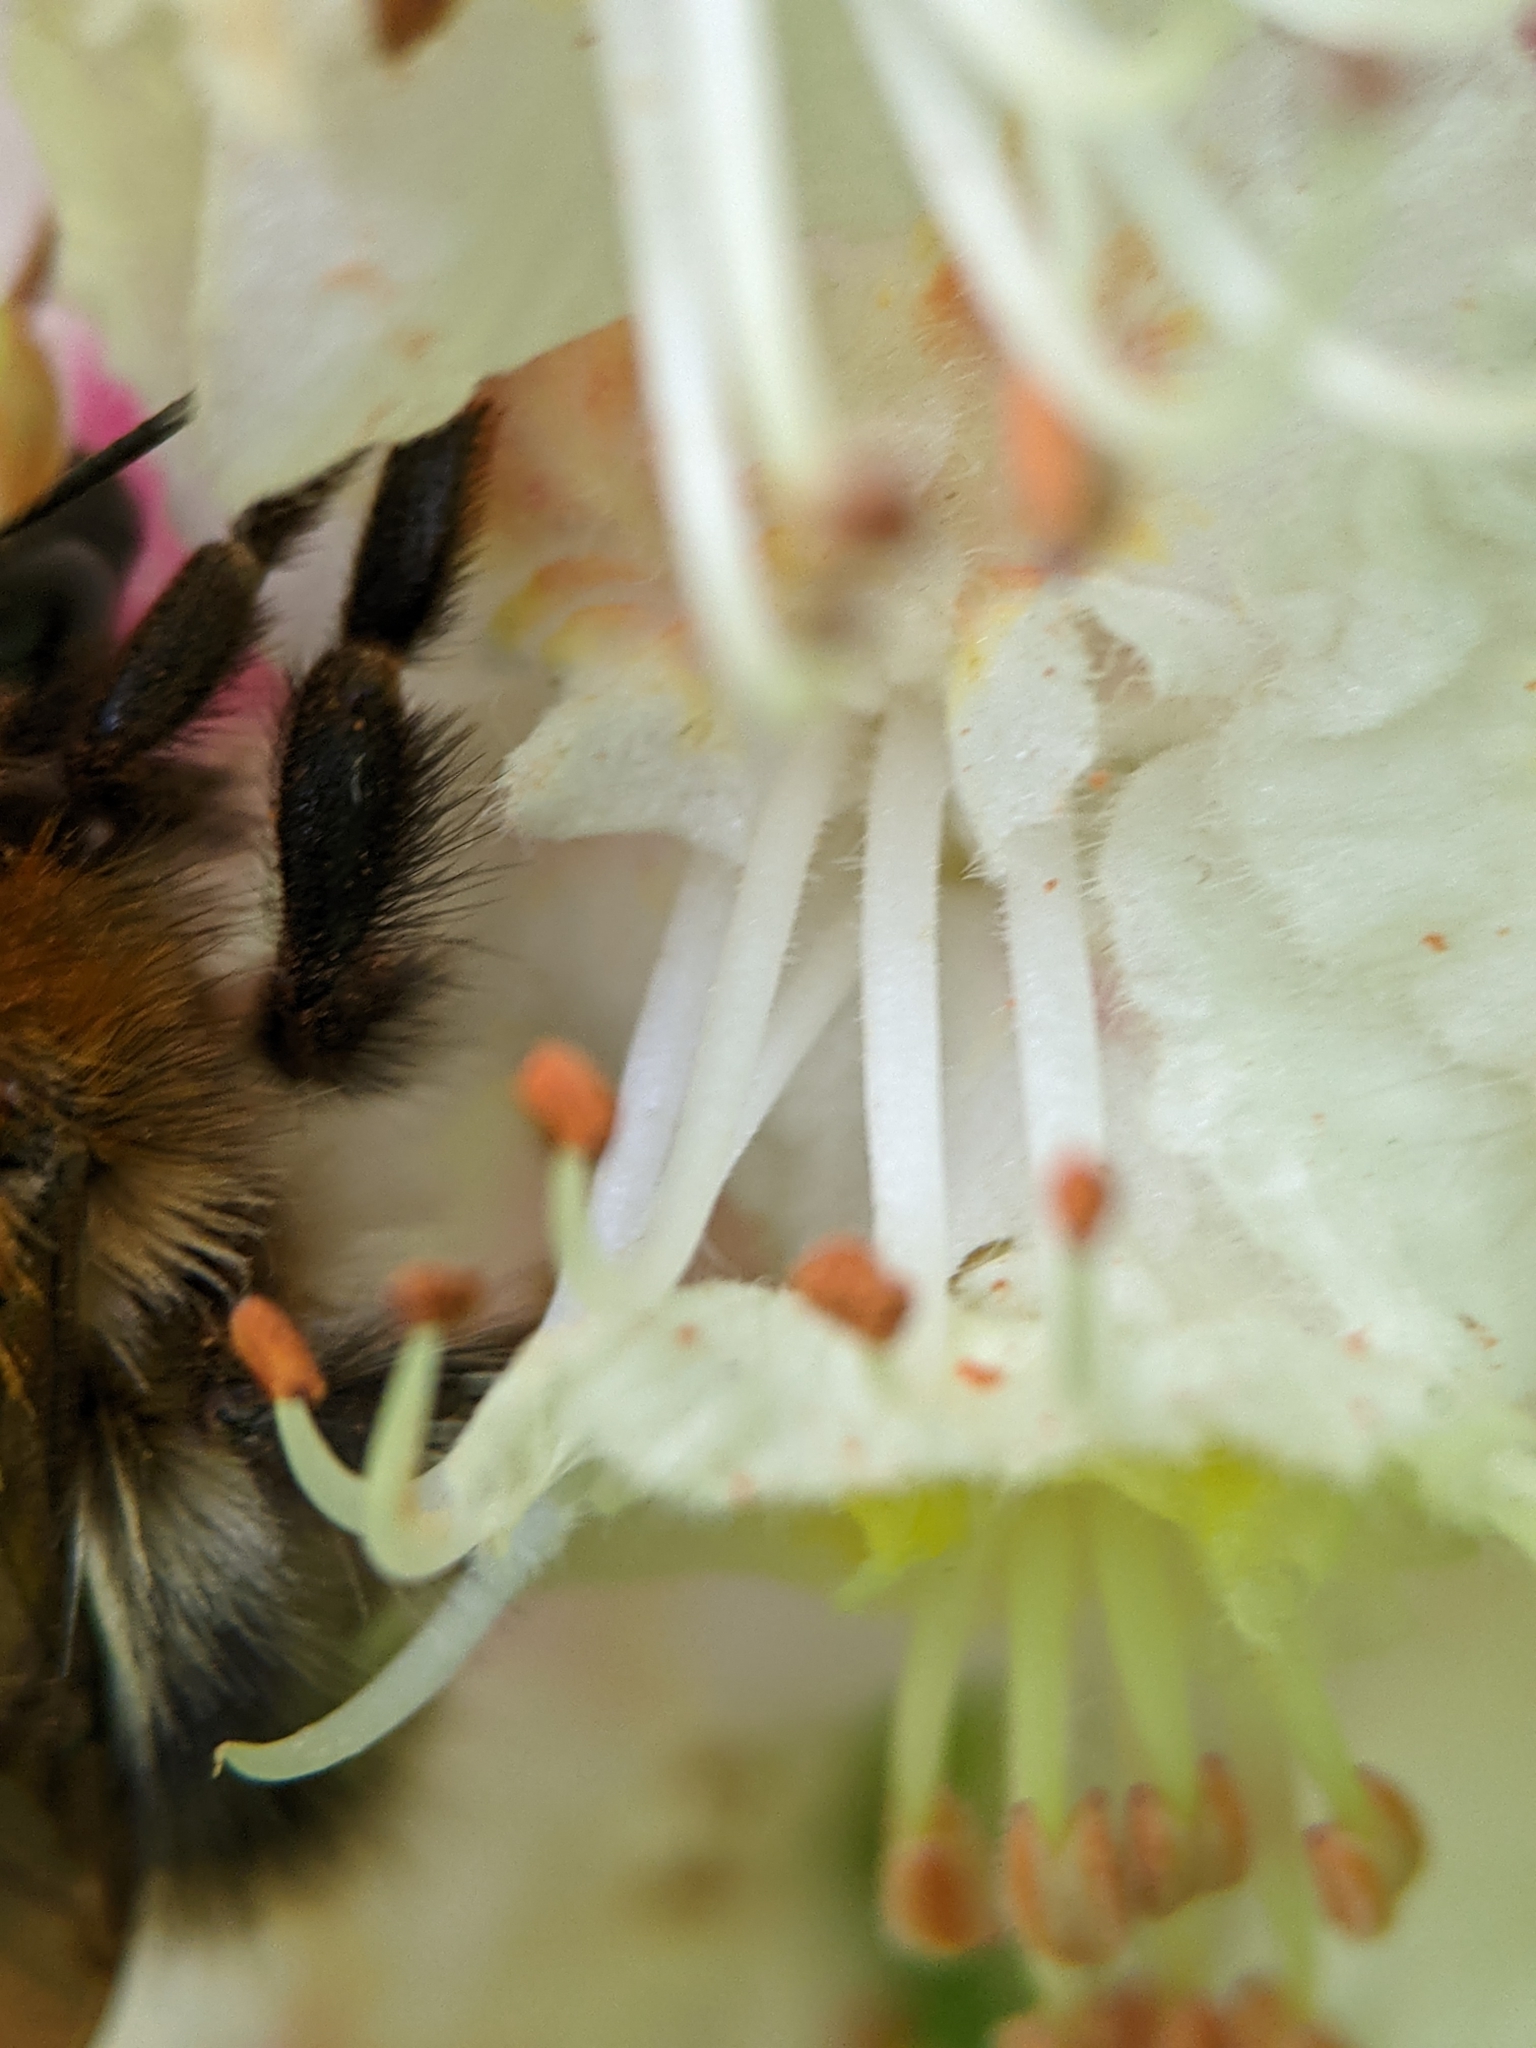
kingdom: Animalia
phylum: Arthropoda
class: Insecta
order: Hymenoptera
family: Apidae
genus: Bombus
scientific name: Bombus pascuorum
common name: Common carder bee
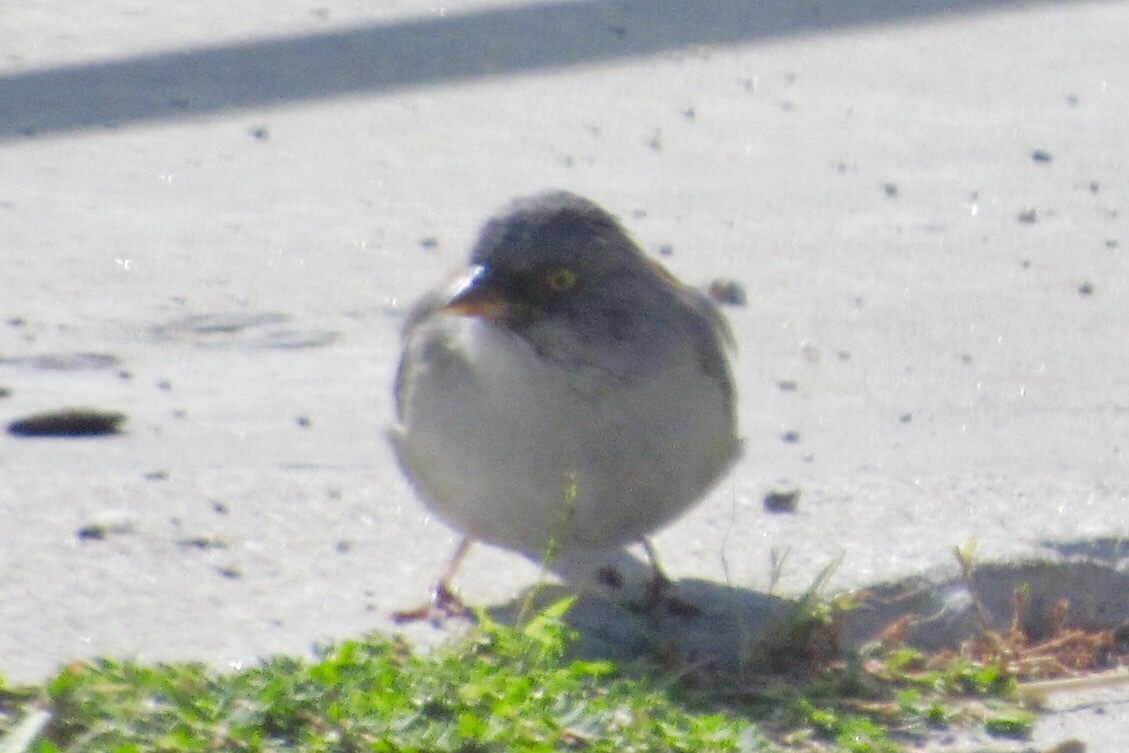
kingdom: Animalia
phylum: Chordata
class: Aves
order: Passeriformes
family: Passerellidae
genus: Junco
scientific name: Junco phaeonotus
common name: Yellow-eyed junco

--- --- ---

-- AIM --
Turn the lines above into a numbered list, skipping blank lines and leaving out the pictures.

-- COMPLETE OUTPUT --
1. kingdom: Animalia
2. phylum: Arthropoda
3. class: Insecta
4. order: Hymenoptera
5. family: Apidae
6. genus: Bombus
7. scientific name: Bombus pascuorum
8. common name: Common carder bee
9. kingdom: Animalia
10. phylum: Chordata
11. class: Aves
12. order: Passeriformes
13. family: Passerellidae
14. genus: Junco
15. scientific name: Junco phaeonotus
16. common name: Yellow-eyed junco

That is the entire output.